Our preliminary results indicate normal saccade latency, normal accuracy-speed parameters and normal variability for the group of MCI subjects. Although saccade latencies are the shortest reaction times, it is interesting to compare them with manual reaction times. Our results on saccade latency are consistent with other studies using simple and manual choice reaction time in cognitive tasks [2, 22, 23]. For instance, Levinoff et al. [22] reported that in MCI subjects simple and choice reaction times are 400 ± 70 and 598 ± 99 ms, respectively, which is similar to those for control subjects (403 ± 85 and 534 ± 96 ms, respectively).
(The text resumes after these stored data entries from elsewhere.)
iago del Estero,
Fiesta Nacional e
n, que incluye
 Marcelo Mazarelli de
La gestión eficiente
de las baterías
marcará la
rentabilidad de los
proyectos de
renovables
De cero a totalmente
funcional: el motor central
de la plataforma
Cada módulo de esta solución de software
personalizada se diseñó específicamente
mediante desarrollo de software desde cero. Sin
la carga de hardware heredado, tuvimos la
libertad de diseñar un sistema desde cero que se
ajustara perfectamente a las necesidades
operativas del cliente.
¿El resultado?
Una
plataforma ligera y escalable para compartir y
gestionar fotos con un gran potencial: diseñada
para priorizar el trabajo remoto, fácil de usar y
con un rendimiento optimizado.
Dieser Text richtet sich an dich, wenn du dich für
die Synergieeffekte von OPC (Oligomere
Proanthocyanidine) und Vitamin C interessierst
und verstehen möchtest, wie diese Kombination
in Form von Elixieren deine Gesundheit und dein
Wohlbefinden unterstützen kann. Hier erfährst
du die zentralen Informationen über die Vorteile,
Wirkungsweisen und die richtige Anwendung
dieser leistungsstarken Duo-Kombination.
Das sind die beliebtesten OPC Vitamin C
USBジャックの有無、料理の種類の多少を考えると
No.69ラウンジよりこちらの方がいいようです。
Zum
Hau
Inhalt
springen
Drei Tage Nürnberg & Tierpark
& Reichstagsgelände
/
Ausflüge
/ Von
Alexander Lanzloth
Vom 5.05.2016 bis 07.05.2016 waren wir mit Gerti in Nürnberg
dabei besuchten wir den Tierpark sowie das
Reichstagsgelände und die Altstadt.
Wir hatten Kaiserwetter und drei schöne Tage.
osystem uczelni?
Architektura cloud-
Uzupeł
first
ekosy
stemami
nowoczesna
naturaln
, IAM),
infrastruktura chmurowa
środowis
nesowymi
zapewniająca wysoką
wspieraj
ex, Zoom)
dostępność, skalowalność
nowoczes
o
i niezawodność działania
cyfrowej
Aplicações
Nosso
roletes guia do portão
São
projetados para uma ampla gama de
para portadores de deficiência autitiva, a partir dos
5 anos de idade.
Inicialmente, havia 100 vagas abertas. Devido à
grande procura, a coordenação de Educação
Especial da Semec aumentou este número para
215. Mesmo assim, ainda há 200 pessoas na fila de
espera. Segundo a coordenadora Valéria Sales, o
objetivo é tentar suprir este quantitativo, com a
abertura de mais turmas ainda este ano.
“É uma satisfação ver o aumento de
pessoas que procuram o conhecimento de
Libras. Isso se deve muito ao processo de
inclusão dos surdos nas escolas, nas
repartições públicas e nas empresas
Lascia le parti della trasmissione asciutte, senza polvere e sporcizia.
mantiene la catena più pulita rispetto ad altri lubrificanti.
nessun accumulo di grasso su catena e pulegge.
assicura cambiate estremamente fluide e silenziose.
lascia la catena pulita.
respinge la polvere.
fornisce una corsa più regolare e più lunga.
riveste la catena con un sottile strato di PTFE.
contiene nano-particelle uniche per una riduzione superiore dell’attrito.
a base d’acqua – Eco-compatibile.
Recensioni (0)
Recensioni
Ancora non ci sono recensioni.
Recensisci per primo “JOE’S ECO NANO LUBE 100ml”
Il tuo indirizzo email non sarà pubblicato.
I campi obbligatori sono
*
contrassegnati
More recent studies confirmed these results by examining simple reaction time [2, 23]. All MCI subjects had MMSE scores similar to those for control subjects, as is also the case in our study. However, when MCI subjects had significantly lower MMSE score (25.4 ± 1.5) than elderly controls (28.8 ± 1.1), their reaction time of event-related potentials was longer during mental arithmetic calculation [37]. Further studies including larger numbers of MCI subjects with different MMSE scores are necessary to examine the possible correlation between saccade latency and MMSE. Most important, continuous follow-up of such patients is of interest. The saccade test can be useful in spotting early changes in the evolution of MCI subjects.

Disclosure Statement

There is no conflict of interest.

Acknowledgements

Experimental design and methods were conceived and developed by the IRIS group; the study was also supported by PICS CNRS (No. 4197) and the GIS-CNRS ‘Vieillissement et Longévité’. Case recruitment was supported by a grant from the Shanghai Science and Technology Committee (No. 08411951100).